Permutation algorithm to simulate $X$, $Y$, $Z$ uniform on $(0,1)$ with $X+Y+Z = 1$
Edit:
Sorry, I tend to jump back and forth between math notation and computer science notation....often to the chagrin of my more rigorous colleagues (and Math.SE folks ;-)
Also, I accidentally copied a formula, so the problem was overspecified. The last variable is determined by the previous two.
And yes $\pi_i$ is the send element of the random permutation group $\pi$.
I hope this clears things up.
Is it possible to satisfy the title condition if I use the following algorithm?
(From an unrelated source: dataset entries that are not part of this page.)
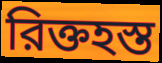
রিক্তহস্ত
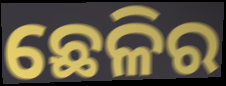
ଛେଳିର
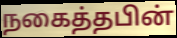
நகைத்தபின்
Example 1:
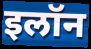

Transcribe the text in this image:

इलॉन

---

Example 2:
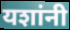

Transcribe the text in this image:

यशांनी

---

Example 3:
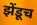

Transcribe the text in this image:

झेंडूच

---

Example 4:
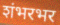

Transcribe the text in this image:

शंभरभर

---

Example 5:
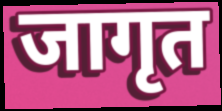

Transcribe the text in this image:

जागृत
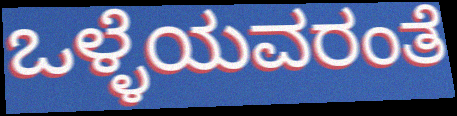
ಒಳ್ಳೆಯವರಂತೆ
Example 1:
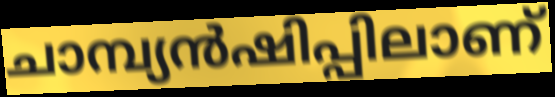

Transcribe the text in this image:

ചാമ്പ്യൻഷിപ്പിലാണ്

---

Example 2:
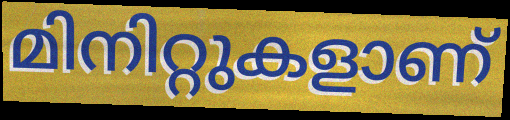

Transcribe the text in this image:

മിനിറ്റുകളാണ്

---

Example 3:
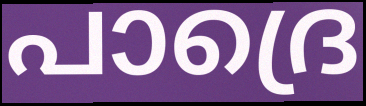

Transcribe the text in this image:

പാദ്രെ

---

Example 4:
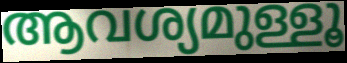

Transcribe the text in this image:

ആവശ്യമുള്ളൂ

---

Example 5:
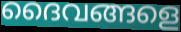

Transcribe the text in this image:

ദൈവങ്ങളെ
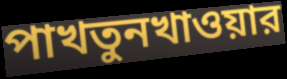
পাখতুনখাওয়ার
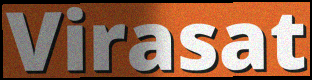
Virasat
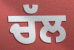
ਚੱਲ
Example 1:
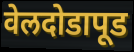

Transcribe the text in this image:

Let $V:=(X,Y,Z)$ be a vector of unspecified variables.
- Generate a random permutation of $\{1,2,3\}$, call this $\pi$
- Let $V_{\pi_1}\sim U(0,1),V_{\pi_2}\sim U(0,1-V_{\pi_1}),V_{\pi_3}=1-V_{\pi_1}-V_{\pi_3}$
- Go back to step 1
I'm hoping that the pdf of $V$ will have standard uniform marginal. It seems like the permutation operation ensures that the components of $V$ have standard uniform marginal over many iterations, since I am uniformly sampling over the permutations of the components.
Is there a subtle flaw to this? I can't seem to find one.
The conditions $X+Y+Z=1$ and $X$, $Y$, $Z$ uniform on $(0,1)$, are incompatible since the first one implies $E(X)+E(Y)+E(Z)=1$ and the second one implies $E(X)=E(Y)=E(Z)=\frac12$.